Expanding the Canon Draft

In the research of Researching Developmental Disabilities, Szumski, Smorgorzewska, and Grygiel explore the attitudes that arise with students against peers that have disabilities. They conduct an experiment with a random sample of about 1500 Polish students in middle school through a questionnaire. They had a few different hypotheses and corresponding variables to help test them. They test students in two different types of classrooms, in a traditional one that does not have students with disabilities and an inclusive one. The authors also included a large spectrum of different types of special needs and disabilities, such as: intellectual or physical disability, autism, hearing or visual impairment, social maladjustment, behavioral disorders, and students with multiple disabilities. The goal of this study was to educate schools and students who are working with disabled students and how to make them feel like everyone else.

Screenshot from Has Inclusion Gone Too Far? on https://www.educationnext.org/has-inclusion-gone-too-far-weighing-effects-students-with-disabilities-peers-teachers/

            The authors used the “Multidimensional Attitudes Scale Toward Persons with Disabilities” (MAS), to analyze the attitudes and the “Commitment to Ethical Goodness Scale” (CEG), to analyze moral identity of the students individually and at a classroom level. To analyze the attitudes of the students the MAS measure is in a way a short story where a person encounters someone who has a physical disability. They then wait with them in a one-on-one situation and questioned through three groups: emotions, cognitions, and behaviors. The students answered each question on a five-point scale of the likelihood that each and any of the demensiones had been raised. To analyze moral identity of the students the CEG measure was a self-reporting questionnaire with 15 different statements. There were three different dimensions of morality included: moral locus of control, ethical goodness, and ethical self-regulation. The authors then used the five-point scale again to see whether the students agreed or disagreed with the statements on both an individual level and of each class.

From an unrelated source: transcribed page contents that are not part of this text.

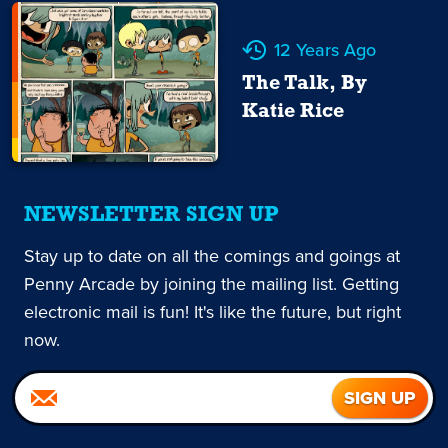
12 Years Ago
The Talk, By
Katie Rice
NEWSLETTER SIGN UP
Stay up to date on all the comings and goings at
Penny Arcade by joining the mailing list. Getting
electronic mail is fun! It's like the future, but right
now.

Screenshot from Applying the Contact Theory in Inclusive Education: A Systematic Review on the Impact of Contact and Information on the Social Participation of Students With Disabilities on https://www.frontiersin.org/articles/10.3389/feduc.2020.602414/full

            The authors used a multilevel analysis to analyze the relationship between morality, attitudes towards students with disabilities, and the educational setting. They looked at the variables at an individual level and with each model they added more. The main idea of this study was to discover the importance of moral identity development among students. The authors analyzed it at a classroom level, an individual level, and through the cross of the two. They discovered that at an individual level, moral identity reduces negative attitudes in all three dimensions; however, the relationship between them is weak. Between the two different types of classrooms, students in an inclusive class had more positive attitudes than students in a traditional classroom. This was a strong relationship but only in the affective dimension. When analyzed at a classroom level, moral identity had a week relationship with the behavioral dimension, a moderate relationship with the affective dimension, and a strong relationship with the cognitive dimension. Importantly, the note that, classes where students contain a developed moral identity promotes commitment to the attention of others.

            The authors concluded that moral identity is a regulator of a person’s behavior. Moral identity also allows for an improvement of the cognitive attitudes towards peers with disabilities better in an inclusive setting. They then note ways that their results can be used for change within the educational system to allow students with disabilities to feel less like they are being treated differently by their peers and feel more like they are just like their peers, which they are. Then they acknowledge limitations that were present in the study like using a cross-sectional scheme, assessing explicit attitudes and not the analysis of implicit attitudes, primarily focusing on inside the classroom and ignoring what happens outside of it, and they studied only one culture as opposed to multiple.